◆ EXERCISE BRIEF: Extend the Spectator feature on Englishness below, writing on from its final sentence.

◆ GIVEN TEXT:
= = = = = = =

To celebrate St George’s Day and Shakespeare’s birthday, The Spectator asked some leading public figures for their answers to this vexing question. Here are their sometimes uplifting, sometimes nostalgic replies
Joan Collins
It’s the politeness that I miss — the civility that was at one time the Englishman’s (and woman’s) global trademark. I took it for granted as a child that men tipped their hats, stepped aside and held open doors for ladies. English people shook hands when they met (gently, not with the enthusiastic bone-crushing squeeze of today) and certainly never hugged or kissed on the cheeks someone they had just met. Englishness was always being considerate and courteous to other people, even if they’re ghastly, never airing one’s dirty linen in public (à la those tell-all shows where people moan and weep and tell the audience their most private thoughts and actions) and never, ever expecting to have any other rights than that of getting on and making your own fortune in the world by dint of your hard work, ingenuity and perseverance. Most of all, Englishness was an indomitable spirit that got us all through the war and the resolute and firm belief that England was the greatest country in the world evidenced by its heritage, culture and courage. Englishness was pride in our Union flag, and our monarchy, which was once the envy of the world. That’s what Englishness was, and is sadly no more.

= = = = = = =

◆ SOURCE MATERIAL:
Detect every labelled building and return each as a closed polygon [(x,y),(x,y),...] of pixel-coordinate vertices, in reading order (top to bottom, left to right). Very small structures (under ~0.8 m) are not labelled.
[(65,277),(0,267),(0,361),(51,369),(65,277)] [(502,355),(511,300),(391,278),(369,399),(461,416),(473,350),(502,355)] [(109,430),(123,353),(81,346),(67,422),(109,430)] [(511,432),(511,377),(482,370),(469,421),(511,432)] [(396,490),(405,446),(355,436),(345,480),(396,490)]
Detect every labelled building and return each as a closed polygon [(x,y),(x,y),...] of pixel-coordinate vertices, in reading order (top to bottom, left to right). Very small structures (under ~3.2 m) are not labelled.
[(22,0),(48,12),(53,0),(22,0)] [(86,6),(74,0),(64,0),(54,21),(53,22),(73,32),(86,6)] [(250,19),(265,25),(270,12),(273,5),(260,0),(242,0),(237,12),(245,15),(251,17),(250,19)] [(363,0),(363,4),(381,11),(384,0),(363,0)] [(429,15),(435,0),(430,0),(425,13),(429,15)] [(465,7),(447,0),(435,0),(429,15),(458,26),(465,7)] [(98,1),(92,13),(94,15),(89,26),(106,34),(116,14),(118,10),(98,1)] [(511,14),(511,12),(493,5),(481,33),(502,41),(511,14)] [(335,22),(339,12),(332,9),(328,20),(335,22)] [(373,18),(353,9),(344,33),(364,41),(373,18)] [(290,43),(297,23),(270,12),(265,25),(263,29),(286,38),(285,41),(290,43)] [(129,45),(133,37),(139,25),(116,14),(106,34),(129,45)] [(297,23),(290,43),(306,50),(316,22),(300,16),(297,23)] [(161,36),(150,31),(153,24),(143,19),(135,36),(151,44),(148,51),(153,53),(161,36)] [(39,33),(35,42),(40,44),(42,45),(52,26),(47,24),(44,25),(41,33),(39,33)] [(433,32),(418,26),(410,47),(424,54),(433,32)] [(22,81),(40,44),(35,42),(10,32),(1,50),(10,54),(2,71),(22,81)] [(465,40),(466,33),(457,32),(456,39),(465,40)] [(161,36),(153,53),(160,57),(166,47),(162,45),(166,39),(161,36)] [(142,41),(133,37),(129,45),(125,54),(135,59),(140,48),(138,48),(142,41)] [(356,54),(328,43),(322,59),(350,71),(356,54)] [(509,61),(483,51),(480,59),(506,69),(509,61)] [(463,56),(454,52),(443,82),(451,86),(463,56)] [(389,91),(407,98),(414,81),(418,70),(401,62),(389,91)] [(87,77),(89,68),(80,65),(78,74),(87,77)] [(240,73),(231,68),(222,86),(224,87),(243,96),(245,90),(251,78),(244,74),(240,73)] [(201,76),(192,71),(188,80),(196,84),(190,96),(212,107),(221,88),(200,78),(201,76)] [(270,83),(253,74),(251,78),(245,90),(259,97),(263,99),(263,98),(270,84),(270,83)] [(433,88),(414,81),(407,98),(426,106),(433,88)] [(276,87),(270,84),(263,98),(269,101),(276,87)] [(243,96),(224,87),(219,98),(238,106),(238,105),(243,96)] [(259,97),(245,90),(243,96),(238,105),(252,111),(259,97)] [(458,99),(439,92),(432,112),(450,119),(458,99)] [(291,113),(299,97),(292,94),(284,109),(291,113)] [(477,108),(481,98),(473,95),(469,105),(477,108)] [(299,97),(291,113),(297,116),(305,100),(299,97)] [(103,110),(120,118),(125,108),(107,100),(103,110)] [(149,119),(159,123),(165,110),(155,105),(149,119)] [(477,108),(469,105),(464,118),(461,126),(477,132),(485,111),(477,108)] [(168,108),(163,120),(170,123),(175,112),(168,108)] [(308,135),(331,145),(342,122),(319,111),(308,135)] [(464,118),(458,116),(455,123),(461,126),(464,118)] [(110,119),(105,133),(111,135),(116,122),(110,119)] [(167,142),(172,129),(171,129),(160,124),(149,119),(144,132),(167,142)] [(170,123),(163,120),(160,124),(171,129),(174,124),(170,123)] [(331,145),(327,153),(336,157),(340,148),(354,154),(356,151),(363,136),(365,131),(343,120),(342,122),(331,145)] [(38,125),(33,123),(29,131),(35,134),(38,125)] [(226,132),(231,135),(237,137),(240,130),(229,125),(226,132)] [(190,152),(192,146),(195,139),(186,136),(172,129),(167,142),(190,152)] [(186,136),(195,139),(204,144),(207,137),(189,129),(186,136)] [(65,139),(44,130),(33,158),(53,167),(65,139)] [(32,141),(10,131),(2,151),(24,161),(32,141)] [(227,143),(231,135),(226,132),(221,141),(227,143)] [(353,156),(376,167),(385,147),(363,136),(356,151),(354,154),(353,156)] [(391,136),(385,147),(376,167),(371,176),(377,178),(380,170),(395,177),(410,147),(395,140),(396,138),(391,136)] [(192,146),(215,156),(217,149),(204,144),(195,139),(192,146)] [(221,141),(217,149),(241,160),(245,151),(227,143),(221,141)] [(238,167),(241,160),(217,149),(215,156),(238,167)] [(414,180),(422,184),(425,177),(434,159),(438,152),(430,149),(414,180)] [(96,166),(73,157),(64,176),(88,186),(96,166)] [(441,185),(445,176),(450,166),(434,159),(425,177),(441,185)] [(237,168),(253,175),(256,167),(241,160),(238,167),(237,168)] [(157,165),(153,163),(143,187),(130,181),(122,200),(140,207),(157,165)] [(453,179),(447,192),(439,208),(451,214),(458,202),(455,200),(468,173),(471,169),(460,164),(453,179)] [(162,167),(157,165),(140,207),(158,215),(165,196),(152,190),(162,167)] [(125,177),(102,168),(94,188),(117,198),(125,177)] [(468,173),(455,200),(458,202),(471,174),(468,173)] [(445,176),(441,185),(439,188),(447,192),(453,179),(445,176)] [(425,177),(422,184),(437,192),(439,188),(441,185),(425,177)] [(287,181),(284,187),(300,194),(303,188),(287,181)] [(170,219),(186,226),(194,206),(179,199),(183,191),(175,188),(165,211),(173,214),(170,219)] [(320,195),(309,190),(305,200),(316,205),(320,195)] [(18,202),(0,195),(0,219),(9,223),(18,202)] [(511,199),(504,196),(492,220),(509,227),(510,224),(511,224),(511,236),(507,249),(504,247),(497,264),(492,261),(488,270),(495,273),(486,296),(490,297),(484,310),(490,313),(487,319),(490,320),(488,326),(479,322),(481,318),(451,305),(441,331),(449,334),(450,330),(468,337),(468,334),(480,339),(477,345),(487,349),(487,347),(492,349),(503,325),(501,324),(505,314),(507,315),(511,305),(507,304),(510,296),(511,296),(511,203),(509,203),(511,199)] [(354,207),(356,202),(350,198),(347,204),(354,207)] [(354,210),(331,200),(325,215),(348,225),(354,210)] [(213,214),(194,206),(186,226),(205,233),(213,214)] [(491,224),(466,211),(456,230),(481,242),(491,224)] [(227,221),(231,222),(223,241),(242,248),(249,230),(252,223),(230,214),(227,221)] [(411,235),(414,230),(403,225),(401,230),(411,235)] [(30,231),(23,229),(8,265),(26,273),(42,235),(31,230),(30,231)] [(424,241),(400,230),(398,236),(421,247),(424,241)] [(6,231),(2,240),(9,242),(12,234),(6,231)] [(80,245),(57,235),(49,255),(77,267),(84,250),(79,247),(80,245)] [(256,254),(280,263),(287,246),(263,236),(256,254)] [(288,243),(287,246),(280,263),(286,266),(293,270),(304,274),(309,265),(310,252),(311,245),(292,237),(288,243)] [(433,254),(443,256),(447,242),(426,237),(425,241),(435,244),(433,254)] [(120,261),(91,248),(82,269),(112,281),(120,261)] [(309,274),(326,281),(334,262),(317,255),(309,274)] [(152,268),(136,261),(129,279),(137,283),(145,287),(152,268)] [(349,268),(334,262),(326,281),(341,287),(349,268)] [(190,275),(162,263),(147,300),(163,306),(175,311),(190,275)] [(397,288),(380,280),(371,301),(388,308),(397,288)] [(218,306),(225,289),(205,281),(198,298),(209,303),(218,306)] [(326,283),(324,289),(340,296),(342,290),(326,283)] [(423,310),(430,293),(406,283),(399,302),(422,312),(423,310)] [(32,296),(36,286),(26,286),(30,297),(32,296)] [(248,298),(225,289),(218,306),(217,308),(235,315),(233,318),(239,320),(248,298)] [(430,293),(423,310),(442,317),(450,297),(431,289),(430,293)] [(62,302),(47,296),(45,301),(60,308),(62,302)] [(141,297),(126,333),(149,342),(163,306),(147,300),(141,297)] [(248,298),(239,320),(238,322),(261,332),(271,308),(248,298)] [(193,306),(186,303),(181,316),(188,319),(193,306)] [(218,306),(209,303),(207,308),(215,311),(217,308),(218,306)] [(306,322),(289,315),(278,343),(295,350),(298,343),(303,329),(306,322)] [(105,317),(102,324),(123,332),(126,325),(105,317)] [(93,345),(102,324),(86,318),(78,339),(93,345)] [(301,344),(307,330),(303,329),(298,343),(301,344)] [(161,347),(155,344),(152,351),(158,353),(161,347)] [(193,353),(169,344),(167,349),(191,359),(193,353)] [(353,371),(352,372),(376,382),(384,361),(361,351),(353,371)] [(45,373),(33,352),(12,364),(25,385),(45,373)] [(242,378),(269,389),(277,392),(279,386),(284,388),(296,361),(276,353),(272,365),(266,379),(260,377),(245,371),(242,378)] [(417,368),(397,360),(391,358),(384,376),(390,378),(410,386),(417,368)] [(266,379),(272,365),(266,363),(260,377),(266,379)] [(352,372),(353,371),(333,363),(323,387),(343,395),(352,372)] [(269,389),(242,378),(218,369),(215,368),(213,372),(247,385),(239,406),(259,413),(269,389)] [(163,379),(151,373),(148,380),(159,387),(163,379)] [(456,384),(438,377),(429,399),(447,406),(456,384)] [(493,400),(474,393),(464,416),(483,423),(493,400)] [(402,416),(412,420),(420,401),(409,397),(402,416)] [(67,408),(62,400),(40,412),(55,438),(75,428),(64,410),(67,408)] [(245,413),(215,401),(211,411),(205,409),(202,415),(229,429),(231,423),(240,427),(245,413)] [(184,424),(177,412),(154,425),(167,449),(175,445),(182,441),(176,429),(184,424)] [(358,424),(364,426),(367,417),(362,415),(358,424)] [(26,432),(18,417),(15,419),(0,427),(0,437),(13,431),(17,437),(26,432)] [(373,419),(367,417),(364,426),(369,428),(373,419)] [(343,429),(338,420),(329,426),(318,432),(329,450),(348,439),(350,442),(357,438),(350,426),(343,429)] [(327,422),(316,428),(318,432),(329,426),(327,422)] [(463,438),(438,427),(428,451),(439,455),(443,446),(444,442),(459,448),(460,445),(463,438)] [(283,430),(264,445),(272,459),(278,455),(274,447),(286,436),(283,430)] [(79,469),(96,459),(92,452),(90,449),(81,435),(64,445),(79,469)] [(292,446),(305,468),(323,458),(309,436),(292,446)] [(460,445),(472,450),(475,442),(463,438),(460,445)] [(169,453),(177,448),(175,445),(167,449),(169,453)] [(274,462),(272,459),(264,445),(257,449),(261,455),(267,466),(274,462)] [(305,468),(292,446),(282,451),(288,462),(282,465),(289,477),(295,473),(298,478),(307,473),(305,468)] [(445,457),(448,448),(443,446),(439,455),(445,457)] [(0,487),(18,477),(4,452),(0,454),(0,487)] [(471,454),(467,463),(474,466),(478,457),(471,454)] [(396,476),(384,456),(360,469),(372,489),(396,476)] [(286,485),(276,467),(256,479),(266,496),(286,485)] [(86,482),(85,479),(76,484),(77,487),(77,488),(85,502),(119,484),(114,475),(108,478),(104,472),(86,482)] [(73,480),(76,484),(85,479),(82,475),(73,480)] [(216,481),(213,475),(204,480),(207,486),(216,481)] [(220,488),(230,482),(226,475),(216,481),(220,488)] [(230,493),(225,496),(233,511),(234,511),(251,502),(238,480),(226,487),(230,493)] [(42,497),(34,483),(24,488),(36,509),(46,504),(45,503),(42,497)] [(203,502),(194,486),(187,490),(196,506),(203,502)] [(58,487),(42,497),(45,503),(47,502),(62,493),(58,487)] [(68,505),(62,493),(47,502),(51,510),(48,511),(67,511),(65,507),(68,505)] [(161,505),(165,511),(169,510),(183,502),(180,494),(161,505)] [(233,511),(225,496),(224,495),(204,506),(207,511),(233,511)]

= = = = = = =

◆ WRITTEN ANSWER:
David Hockney
That’s a very odd question! I always thought that Spectator journalists knew more about Tuscany than about provincial England.
Andrew Neil
England, for me, is London, my home for all my working life, bar periodic stints in America. The rest of England is for flying over, north to the land of my birth, west to New York, my second favourite city, south to the Côte D’Azur, my preference for a home in the country.
London is where England meets the world, to their mutual advantage. Tradition and tolerance, two great English virtues, have combined with foreign diversity, dynamism and exotica to create a 21st-century British city-state with the world as its hinterland, a place where you can become a Londoner even if you were not born one.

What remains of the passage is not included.